We sincerely apologize for the significant formatting errors that occurred in the originally submitted manuscript due to network connectivity issues during the upload process. We have carefully reviewed and corrected the entire manuscript, with particular attention to Figures 4-7, for which we have supplemented additional supporting data to strengthen our findings.

 

Comment 9:

The discussion on water absorption results could be strengthened by relating them to the thermogravimetric analysis results. In particular, the mass loss observed around 100 °C in TGA thermogram, which was attributed to water loss, should be discussed regarding the determined water absorption values.

Response:

In response to the reviewer's valuable suggestion, we have significantly enhanced the Discussion section by incorporating a thorough analysis of the mechanistic correlation between TGA results and water absorption properties. This addition provides important insights into how material hydrophilicity/hydrophobicity influences functional performance. (lines 451-468)
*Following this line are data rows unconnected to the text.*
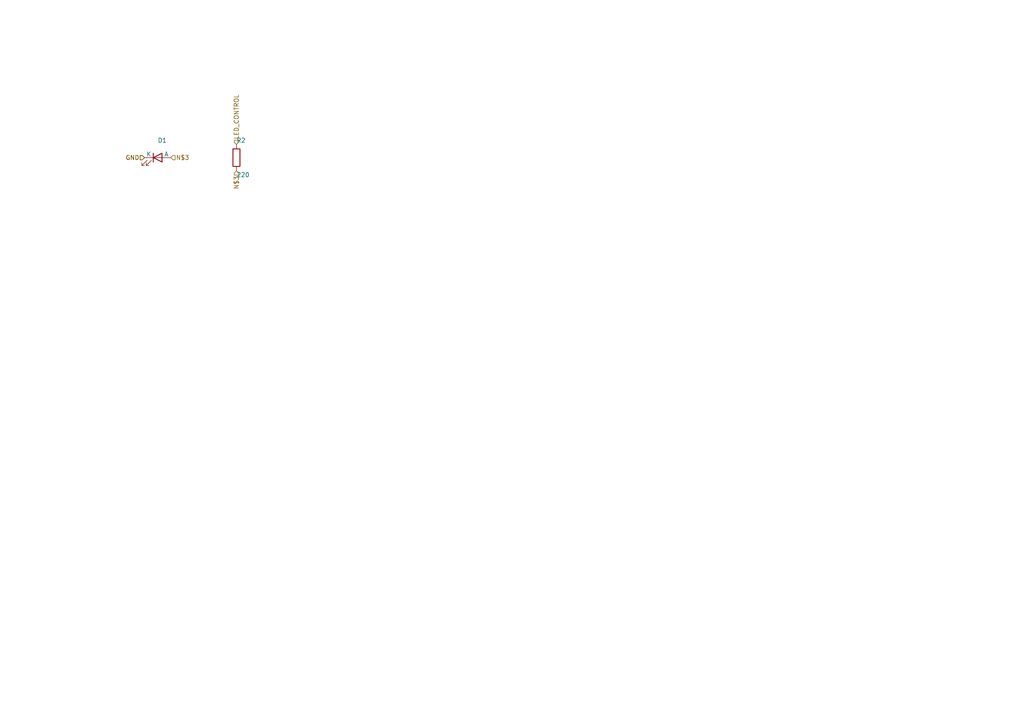
<source format=kicad_sch>
(kicad_sch
	(version 20250114)
	(generator "circuit_synth")
	(generator_version "9.0")
	(uuid 5201ab1c-a4b6-4fc6-b064-cc8ecee06eb6)
	(paper "A4")
	
	(symbol
		(lib_id "Device:LED")
		(at 45.72 45.72 0)
		(unit 1)
		(exclude_from_sim no)
		(in_bom yes)
		(on_board yes)
		(dnp no)
		(fields_autoplaced yes)
		(uuid 18e04111-1c7b-4284-8f95-fc4b9906dc56)
		(property "Reference" "D1"
			(at 45.72 40.72 0)
			(effects
				(font
					(size 1.27 1.27)
				)
				(justify left)
			)
		)
		(property "Footprint" "LED_SMD:LED_0603_1608Metric"
			(at 45.72 55.72 0)
			(effects
				(font
					(size 1.27 1.27)
				)
				(hide yes)
			)
		)
		(instances
			(project "STM32_Complete_Board"
				(path "/832f34fc-bd8d-4d7b-a483-e60c579fb89f/a003a180-1163-47dc-99b6-990b2b374839"
					(reference "D1")
					(unit 1)
				)
			)
		)
	)
	(symbol
		(lib_id "Device:R")
		(at 68.58 45.72 0)
		(unit 1)
		(exclude_from_sim no)
		(in_bom yes)
		(on_board yes)
		(dnp no)
		(fields_autoplaced yes)
		(uuid 1a7ccf10-c05f-46f2-a145-bf4e9e6f302b)
		(property "Reference" "R2"
			(at 68.58 40.72 0)
			(effects
				(font
					(size 1.27 1.27)
				)
				(justify left)
			)
		)
		(property "Value" "220"
			(at 68.58 50.72 0)
			(effects
				(font
					(size 1.27 1.27)
				)
				(justify left)
			)
		)
		(property "Footprint" "Resistor_SMD:R_0603_1608Metric"
			(at 68.58 55.72 0)
			(effects
				(font
					(size 1.27 1.27)
				)
				(hide yes)
			)
		)
		(instances
			(project "STM32_Complete_Board"
				(path "/832f34fc-bd8d-4d7b-a483-e60c579fb89f/a003a180-1163-47dc-99b6-990b2b374839"
					(reference "R2")
					(unit 1)
				)
			)
		)
	)
	(hierarchical_label
		"GND"
		(shape
			input
		)
		(at 41.91 45.72 180)
		(effects
			(font
				(size 1.27 1.27)
			)
			(justify right)
		)
		(uuid 8e8917d8-c6e0-43be-afe8-8f90e662d2ca)
	)
	(hierarchical_label
		"GND"
		(shape
			input
		)
		(at 41.91 45.72 180)
		(effects
			(font
				(size 1.27 1.27)
			)
			(justify right)
		)
		(uuid e3ee2352-437d-4df2-b920-f6c8f9359aba)
	)
	(hierarchical_label
		"N$3"
		(shape
			input
		)
		(at 49.53 45.72 0)
		(effects
			(font
				(size 1.27 1.27)
			)
			(justify left)
		)
		(uuid 5e932293-96f9-4294-a526-a1f873aac615)
	)
	(hierarchical_label
		"N$3"
		(shape
			input
		)
		(at 68.58 49.53 270)
		(effects
			(font
				(size 1.27 1.27)
			)
			(justify right)
		)
		(uuid 610e0b43-5d8d-4bb0-9c38-448804719a11)
	)
	(hierarchical_label
		"LED_CONTROL"
		(shape
			input
		)
		(at 68.58 41.91 90)
		(effects
			(font
				(size 1.27 1.27)
			)
			(justify left)
		)
		(uuid 1f878ee9-8718-4d3b-9270-d7129e95b03b)
	)
	(sheet_instances
		(path "/"
			(page "1")
		)
	)
	(embedded_fonts
		no
	)
)
</source>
Author Response File: Author Response.pdf

Round 2

Reviewer 1 Report

Comments and Suggestions for Authors

I would like to thank the authors for the time and effort they took to make the changes according to the comments. There are no additional comments and the text is proposed for publication as is. Congratulations for your work

Author Response

Thank you for the judges' recognition.

Reviewer 3 Report

Comments and Suggestions for Authors

Thank you for the revised version. I accept all improvements.

Author Response

Thank you for the judges' recognition.